Especialista em estudos sobre a militarização e a radicalização dos militares no Brasil, o cientista político acredita que, até mesmo dentro da categoria, o movimento deve perder popularidade. Ele diz que, mesmo assim, o bolsonarismo ainda persistirá “com força” nos quartéis, mas que está “longe de ser uma unanimidade”, principalmente depois de Bolsonaro perder o apoio de generais influentes na reserva, como o general Santos Cruz.

Embora veja como baixas as chances de o bolsonarismo ter sucesso a nível nacional sem o seu principal representante, o professor da UFF (Universidade Federal Fluminense) acredita que, nos estados e municípios, a retórica bolsonarista ainda deve continuar em alta.

Narrativas do bolsonarismo

Para conseguir se manter, o bolsonarismo deverá se apoiar em pautas exploradas pelo ex-presidente, como a segurança pública e as chamadas pautas de costumes, que envolvem, principalmente, questões relacionadas à sexualidade. É como avalia o historiador Odilon Neto.

Surfando na popularidade da megaoperação realizada no Rio de Janeiro, a direita voltou ao destaque, depois de meses com a popularidade do presidente Luiz Inácio Lula da Silva (PT) em alta.

Para Neto, questões envolvendo os militares e a segurança pública, são “fundamentais” para a articulação do bolsonarismo com o eleitorado.

“A questão da segurança é muito importante não apenas pela questão da segurança pública e do apelo às polícias, que é uma parte componente do próprio bolsonarismo e do eleitorado, mas também a ideia de medo, de securitização, de militarização do cotidiano político brasileiro”, conta.

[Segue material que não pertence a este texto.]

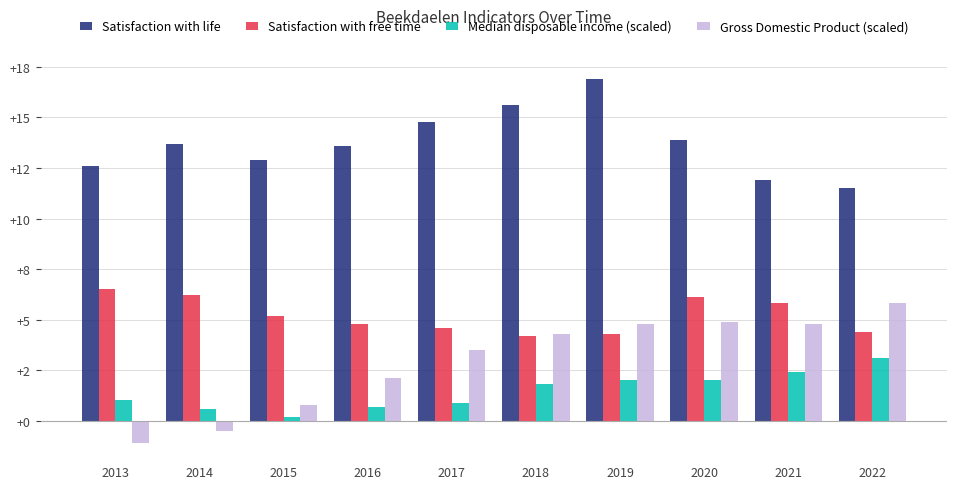

True or false: Satisfaction with life has a value of 23.7 at 2020.

False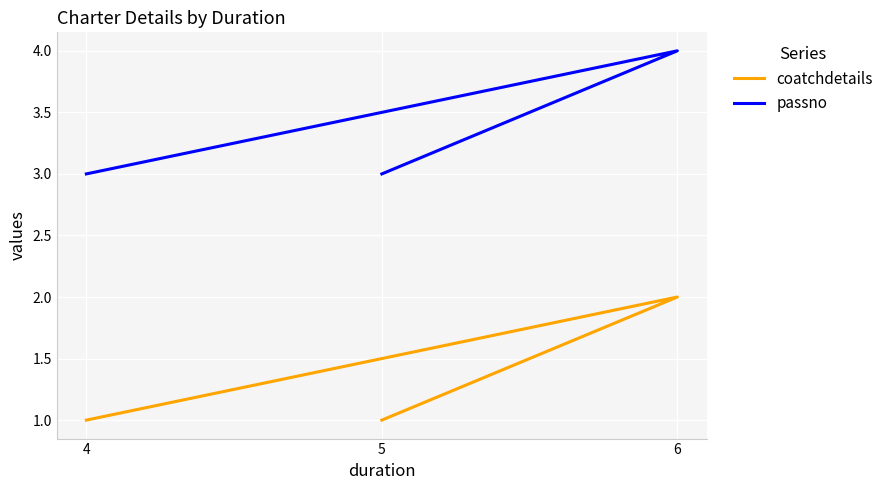

Which has a higher value, 4 or 5?

4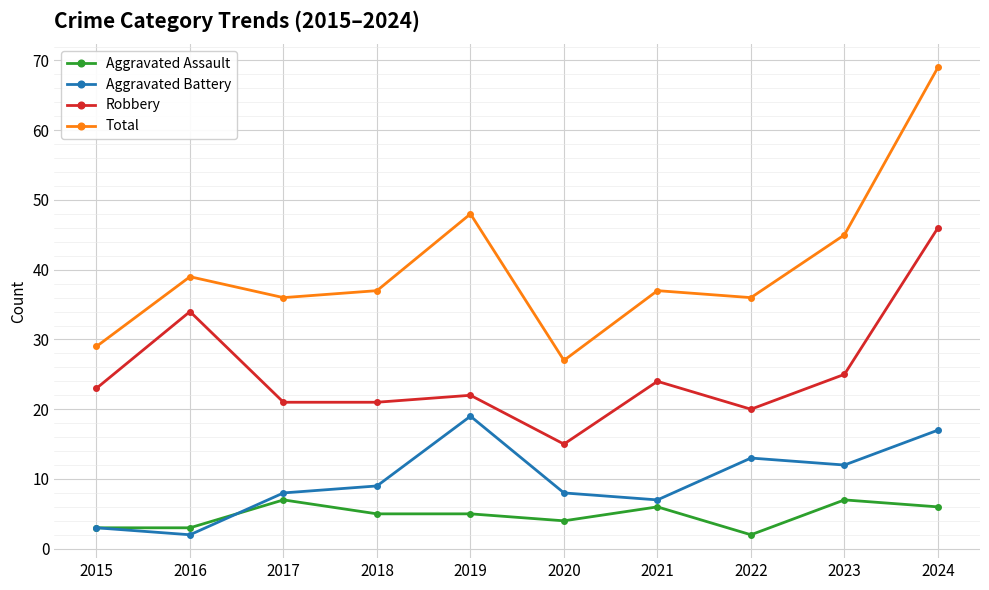

True or false: Aggravated Battery has more than 0 points higher than both neighbors.

True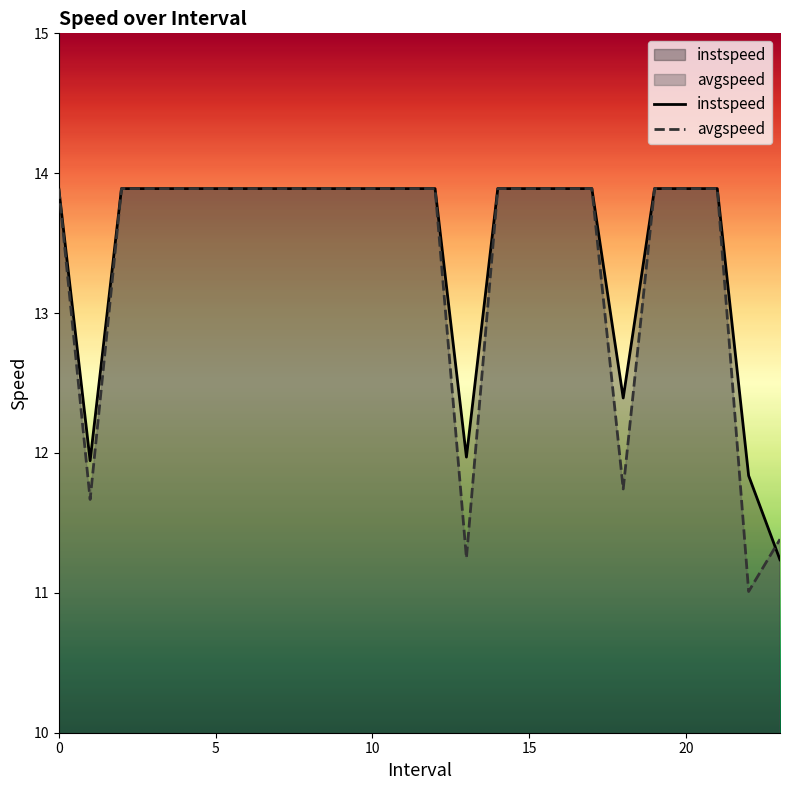

True or false: instspeed has more than 1 interior local peaks.

False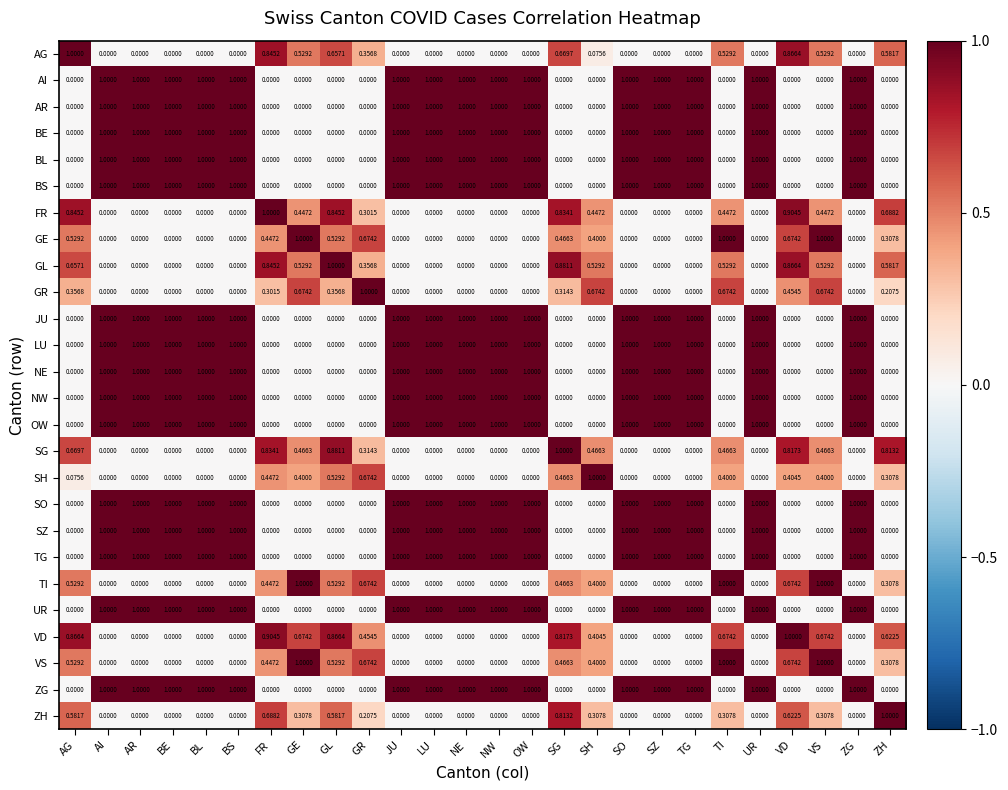

Count the number of categories in the chart.

26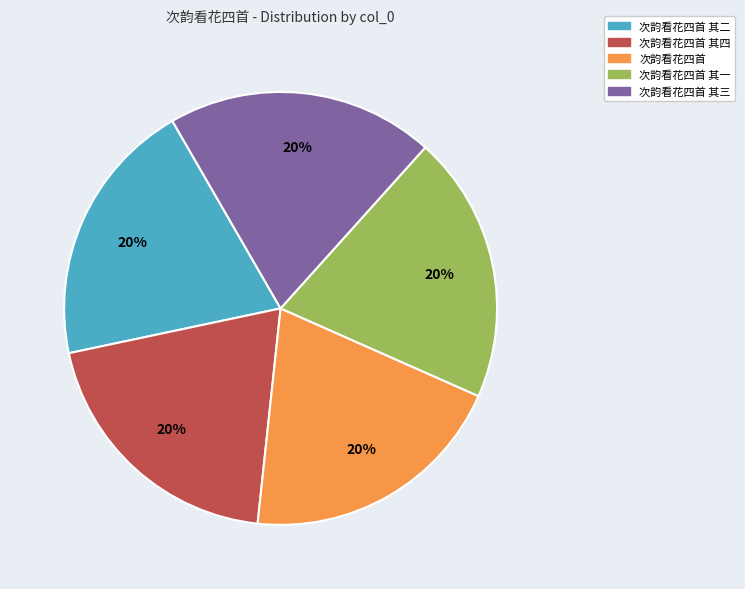

Is there any slice that represents more than half of the pie?

No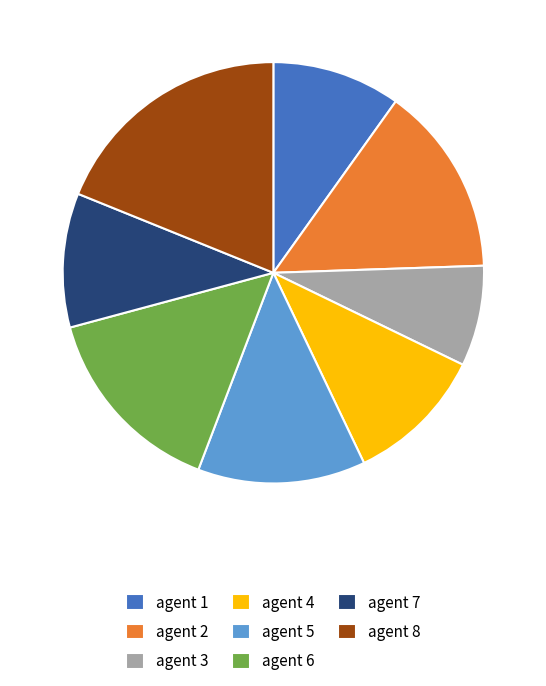

What is the ratio of the value at agent 5 to the value at agent 8?

0.7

Na avaliação do historiador, as figuras do campo bolsonarista que tentarem ocupar o lugar de principal expoente do movimento também podem se aproveitar das pautas conservadoras, aproximando-se do público evangélico.

Além disso, ele diz, o ataque às instituições e ao governo federal também será uma das estratégias a ser utilizada pelos “herdeiros” do ex-presidente.